What needs to be done:
Would you print the data below exactly, leaving out every picture?

Dataset entries:

────────────────

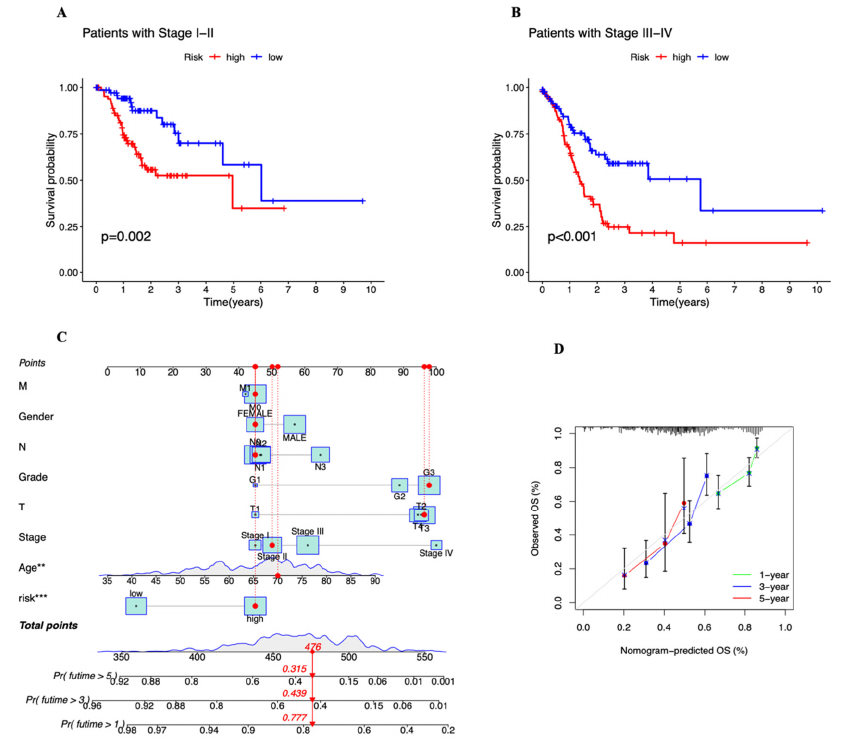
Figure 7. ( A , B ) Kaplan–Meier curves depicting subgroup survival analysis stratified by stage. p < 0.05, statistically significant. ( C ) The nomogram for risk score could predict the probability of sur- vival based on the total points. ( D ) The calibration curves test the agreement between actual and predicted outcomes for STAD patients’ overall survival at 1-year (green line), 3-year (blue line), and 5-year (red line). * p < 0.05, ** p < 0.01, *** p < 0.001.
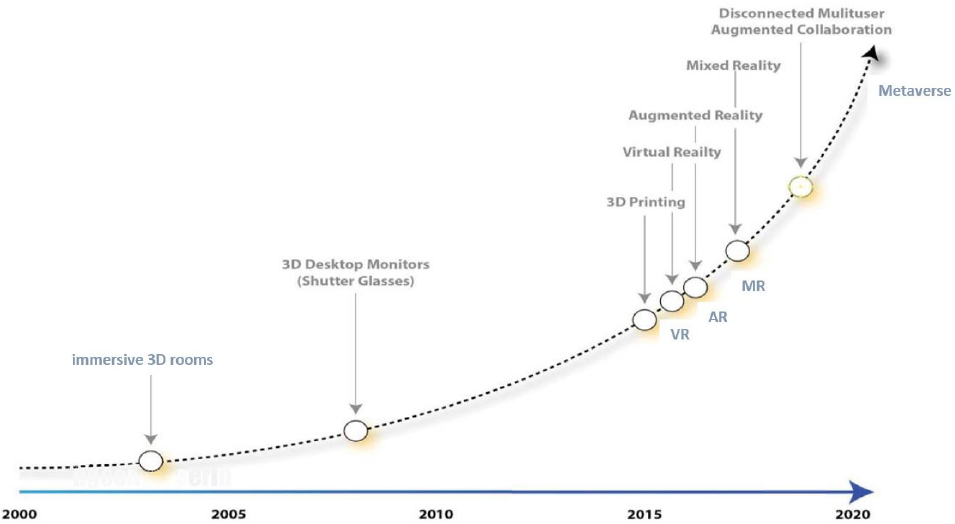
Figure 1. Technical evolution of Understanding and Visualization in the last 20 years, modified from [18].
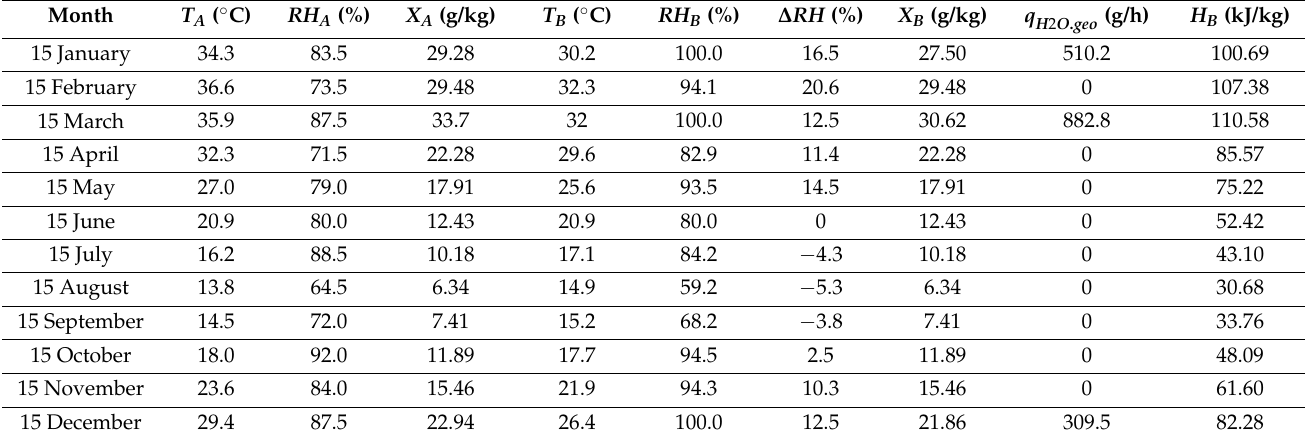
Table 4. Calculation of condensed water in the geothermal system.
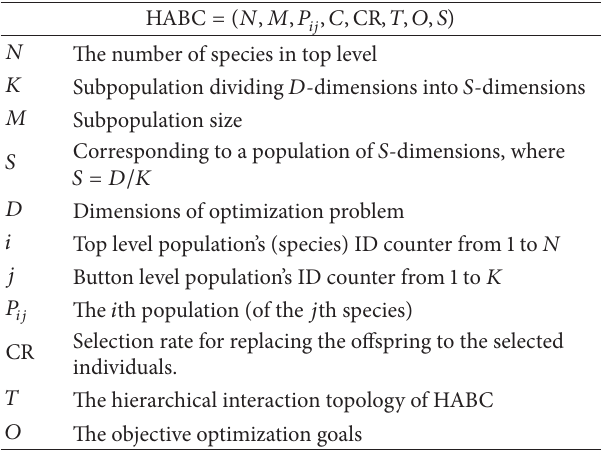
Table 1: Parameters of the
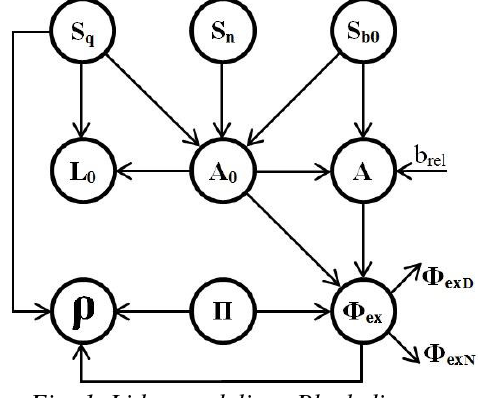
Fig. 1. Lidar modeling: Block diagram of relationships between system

────────────────

Answer to the exercise:
Figure 7. ( A , B ) Kaplan–Meier curves depicting subgroup survival analysis stratified by stage. p < 0.05, statistically significant. ( C ) The nomogram for risk score could predict the probability of sur- vival based on the total points. ( D ) The calibration curves test the agreement between actual and predicted outcomes for STAD patients’ overall survival at 1-year (green line), 3-year (blue line), and 5-year (red line). * p < 0.05, ** p < 0.01, *** p < 0.001.
Figure 1. Technical evolution of Understanding and Visualization in the last 20 years, modified from [18].
Table 4. Calculation of condensed water in the geothermal system.
Table 1: Parameters of the
Fig. 1. Lidar modeling: Block diagram of relationships between system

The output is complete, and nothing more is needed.